Pour autant, les enquêteurs français, selon lesquels le commissaire Charles D.
aurait transmis entre 100 et 200 fiches de voyageurs maghrébins, dont des
Marocains fichés ''S'' et de hauts responsables algériens, pensent que les deux
espions marocains ne s'intéressaient pas seulement à contrer les terroristes
marocains, en transit par Orly, mais bien une grande entreprise d'espionnage
des personnalités maghrébines, en particulier les ministres algériens. "

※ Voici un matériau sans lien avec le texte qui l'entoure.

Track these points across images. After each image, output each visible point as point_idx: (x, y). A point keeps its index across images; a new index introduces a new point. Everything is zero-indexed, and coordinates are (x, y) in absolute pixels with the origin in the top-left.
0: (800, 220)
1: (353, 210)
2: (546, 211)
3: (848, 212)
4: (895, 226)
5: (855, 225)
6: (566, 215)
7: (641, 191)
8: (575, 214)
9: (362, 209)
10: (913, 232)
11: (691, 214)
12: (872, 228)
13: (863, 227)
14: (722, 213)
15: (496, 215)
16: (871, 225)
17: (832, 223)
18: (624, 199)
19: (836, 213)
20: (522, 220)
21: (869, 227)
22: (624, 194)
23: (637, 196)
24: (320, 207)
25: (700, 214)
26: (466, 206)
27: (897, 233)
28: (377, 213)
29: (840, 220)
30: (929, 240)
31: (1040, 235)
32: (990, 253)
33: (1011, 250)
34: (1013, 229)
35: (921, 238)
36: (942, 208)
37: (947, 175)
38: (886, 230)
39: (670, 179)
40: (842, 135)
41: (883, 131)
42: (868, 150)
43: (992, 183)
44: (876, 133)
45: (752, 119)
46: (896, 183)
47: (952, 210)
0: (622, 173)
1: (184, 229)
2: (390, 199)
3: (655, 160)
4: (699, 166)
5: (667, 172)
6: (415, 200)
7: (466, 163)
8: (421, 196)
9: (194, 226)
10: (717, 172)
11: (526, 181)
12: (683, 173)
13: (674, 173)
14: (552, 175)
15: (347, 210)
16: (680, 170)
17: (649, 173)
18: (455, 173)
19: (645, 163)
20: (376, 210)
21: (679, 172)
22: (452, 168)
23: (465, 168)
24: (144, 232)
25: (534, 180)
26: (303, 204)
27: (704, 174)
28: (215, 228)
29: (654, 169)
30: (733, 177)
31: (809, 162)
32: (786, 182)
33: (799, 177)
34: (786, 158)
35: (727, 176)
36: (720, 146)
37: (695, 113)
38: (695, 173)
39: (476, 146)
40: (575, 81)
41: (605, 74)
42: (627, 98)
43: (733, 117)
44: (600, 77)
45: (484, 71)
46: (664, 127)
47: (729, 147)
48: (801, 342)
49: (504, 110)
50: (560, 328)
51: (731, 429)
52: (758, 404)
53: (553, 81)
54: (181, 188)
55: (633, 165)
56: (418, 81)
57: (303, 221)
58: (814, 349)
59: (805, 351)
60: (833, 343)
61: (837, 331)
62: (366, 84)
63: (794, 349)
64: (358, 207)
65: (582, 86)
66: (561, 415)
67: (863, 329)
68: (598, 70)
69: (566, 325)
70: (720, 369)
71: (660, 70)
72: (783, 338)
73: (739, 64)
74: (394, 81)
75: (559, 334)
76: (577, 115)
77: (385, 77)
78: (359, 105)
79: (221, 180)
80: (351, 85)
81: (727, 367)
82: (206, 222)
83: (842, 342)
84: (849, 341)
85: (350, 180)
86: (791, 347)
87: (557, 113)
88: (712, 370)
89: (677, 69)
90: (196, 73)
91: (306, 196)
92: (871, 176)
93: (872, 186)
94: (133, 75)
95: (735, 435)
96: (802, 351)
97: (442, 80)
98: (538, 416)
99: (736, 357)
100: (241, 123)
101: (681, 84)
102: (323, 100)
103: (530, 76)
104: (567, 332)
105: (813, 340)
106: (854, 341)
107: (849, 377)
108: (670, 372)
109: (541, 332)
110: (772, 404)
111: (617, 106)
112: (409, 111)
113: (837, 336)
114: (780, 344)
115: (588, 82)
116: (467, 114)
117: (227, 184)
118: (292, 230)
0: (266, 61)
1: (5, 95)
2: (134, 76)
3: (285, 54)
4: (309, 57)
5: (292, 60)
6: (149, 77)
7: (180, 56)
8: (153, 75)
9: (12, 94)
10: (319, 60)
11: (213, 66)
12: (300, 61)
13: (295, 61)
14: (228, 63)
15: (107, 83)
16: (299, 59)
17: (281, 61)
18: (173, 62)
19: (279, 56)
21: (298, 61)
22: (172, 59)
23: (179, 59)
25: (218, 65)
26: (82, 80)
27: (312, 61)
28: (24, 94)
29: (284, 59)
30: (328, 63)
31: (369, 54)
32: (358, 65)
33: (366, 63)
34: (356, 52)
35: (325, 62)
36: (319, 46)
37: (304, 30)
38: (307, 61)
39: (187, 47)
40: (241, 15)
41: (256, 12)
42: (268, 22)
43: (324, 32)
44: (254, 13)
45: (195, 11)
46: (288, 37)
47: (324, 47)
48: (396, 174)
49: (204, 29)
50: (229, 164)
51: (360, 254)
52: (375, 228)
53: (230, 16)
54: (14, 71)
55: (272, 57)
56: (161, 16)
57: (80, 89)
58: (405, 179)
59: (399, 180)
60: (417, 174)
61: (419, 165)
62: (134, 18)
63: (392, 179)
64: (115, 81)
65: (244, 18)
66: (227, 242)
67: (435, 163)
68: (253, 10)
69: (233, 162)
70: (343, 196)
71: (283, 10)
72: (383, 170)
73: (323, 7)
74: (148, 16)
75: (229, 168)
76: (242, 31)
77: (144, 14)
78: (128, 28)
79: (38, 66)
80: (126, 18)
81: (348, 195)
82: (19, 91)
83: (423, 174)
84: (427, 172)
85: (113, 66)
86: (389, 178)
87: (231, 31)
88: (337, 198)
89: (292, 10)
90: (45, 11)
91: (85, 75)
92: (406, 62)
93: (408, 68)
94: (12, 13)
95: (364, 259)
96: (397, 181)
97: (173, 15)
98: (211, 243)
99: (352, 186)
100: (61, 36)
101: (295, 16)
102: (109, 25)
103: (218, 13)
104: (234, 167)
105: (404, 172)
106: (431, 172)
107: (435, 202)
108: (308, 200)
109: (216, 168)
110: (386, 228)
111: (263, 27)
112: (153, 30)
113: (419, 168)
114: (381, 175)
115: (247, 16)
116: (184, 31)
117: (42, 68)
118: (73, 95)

Des éléments laissent pourtant penser que ses interlocuteurs ne s'intéressaient
pas seulement à la lutte contre le terrorisme ", estiment les enquêteurs
de 'Libération', et rapportent qu' " à son domicile, Driss A. conservait
des documents de la PAF sur le passage de frontière d'un ancien haut
responsable algérien, ainsi que deux notes de l'ambassade algérienne, à propos
des passages de deux ministres en exercice, dans le pays voisin et éternel
rival du Maroc." "Ces documents auraient été fournis, là encore, par
Charles D.", ajoute "Libération". " Une négligence, arguera
Driss A., selon qui les documents ont glissé par erreur".
En
fait, les trois ministres "pistés" par les agents marocains sont
Hamid Grine, ex-ministre de la Communication, Tahar Hadjar,
actuel ministre de l'Enseignement supérieur, et l'ex-ministre de l'Intérieur Nouredine Yazid Zerhouni, selon
un des auteurs de l'enquête de "Libération" sur cette affaire
d'espionnage. Les notes de l'ambassade d'Algérie à Paris reprenaient le passage
des deux premiers ministres cités dans la capitale française. Ils y faisaient
une visite officielle, dont celle de Grine pour participer à une rencontre à
l'Institut du monde arabe (Paris). Cette affaire rappelle que l'Algérie et ses
responsables restent activement surveillés par les services secrets marocains,
qui souvent négocient des informations sensibles sur l'Algérie avec d'autres
services d'espionnage étrangers, dont la France et Israël. L'arrestation en
mars dernier, à Alger, d'espions marocains à la solde des services secrets
israéliens, chapeautés par le Mossad, en est la preuve concrète.